Morgan Stanley backs miners Cipher and TeraWulf as fast route to AI compute
- Morgan Stanley starts coverage of Cipher and TeraWulf with overweight ratings, citing miners' conversion to fast AI compute capacity.
- Morgan Stanley says AI compute shortages and power bottlenecks make converted miners strategically valuable for immediate rack and power access.
- Morgan Stanley warns of execution risks — financing, conversion costs, scaling limits — yet projects multi‑year revenue and margin expansion.
Morgan Stanley backs miners as fast route to AI compute capacity
Morgan Stanley is initiating coverage of bitcoin miners Cipher Mining and TeraWulf with "overweight" ratings, arguing the firms can repurpose mining facilities into data centres that address an acute shortage of AI compute and power. Analysts led by Stephen Byrd say the conversion of former mining warehouses into "time‑to‑power" capacity offers hyperscalers and enterprises a quicker path to on‑demand compute than greenfield builds, and they set aggressive price targets reflecting that strategic potential.
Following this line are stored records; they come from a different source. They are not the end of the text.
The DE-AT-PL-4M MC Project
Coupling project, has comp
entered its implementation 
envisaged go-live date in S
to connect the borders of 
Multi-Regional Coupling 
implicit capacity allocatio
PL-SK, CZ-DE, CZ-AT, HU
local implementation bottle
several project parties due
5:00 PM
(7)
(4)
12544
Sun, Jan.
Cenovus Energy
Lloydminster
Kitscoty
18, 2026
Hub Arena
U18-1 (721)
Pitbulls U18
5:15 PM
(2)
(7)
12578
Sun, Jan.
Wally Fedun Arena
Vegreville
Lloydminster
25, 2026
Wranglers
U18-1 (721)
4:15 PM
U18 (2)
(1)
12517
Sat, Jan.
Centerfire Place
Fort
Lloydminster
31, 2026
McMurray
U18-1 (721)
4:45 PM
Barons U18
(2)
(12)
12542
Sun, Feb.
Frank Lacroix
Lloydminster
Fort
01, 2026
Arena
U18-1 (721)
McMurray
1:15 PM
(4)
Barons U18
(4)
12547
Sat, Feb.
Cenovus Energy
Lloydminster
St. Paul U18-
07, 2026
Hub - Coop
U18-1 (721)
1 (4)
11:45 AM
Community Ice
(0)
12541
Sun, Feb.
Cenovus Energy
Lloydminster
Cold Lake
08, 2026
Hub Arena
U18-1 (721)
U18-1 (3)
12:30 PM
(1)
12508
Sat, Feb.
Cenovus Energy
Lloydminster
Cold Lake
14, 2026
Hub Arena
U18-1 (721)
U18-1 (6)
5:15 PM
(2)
The bank frames the call around a structural squeeze in AI compute supply and rising hyperscaler capital expenditures, which make firms willing to pay premiums for immediate access to power and rack space. Morgan Stanley highlights persistent power‑access bottlenecks in the United States and Europe, saying even if large developers secured available capacity from bitcoin companies they would still fall short of demand. That scarcity, the note says, boosts the strategic value of well‑located miners that can convert existing infrastructure into cloud and AI hosting capacity.
Morgan Stanley also flags material execution risks that could blunt the opportunity. The analysts warn of potential credit constraints for expansion, scaling limits for large language models, conversion cost overruns and the operational challenge of retrofitting mining sites for hyperscaler requirements. Despite those caveats, the bank projects multi‑year revenue and margin expansion for well‑capitalised, operationally efficient miners‑turned‑data‑centres if they secure financing and meet conversion timelines prudently.
Altruist’s Hazel stokes sector debate
Separately, the launch of Altruist’s Hazel AI tax‑planning tool is prompting fresh debate about AI’s impact on financial services. The platform’s ability to automate customised tax strategies intensifies investor and industry scrutiny of how automation may reshape advisory margins; Morgan Stanley strategists characterize recent market reactions as potentially "outsized and overdone" and continue to view many wealth managers as positioned to benefit from AI productivity gains.
Macro backdrop tightens financing focus
Markets face a wider backdrop that matters to data‑centre and financial strategies: U.S. Treasury yields tick higher after reports China asks banks to curb U.S. Treasury holdings, and the New York Fed’s inflation expectations precede key U.S. payrolls and CPI prints later in the week. Those dynamics could influence borrowing terms and capital availability for miners and data‑centre developers seeking to finance conversions.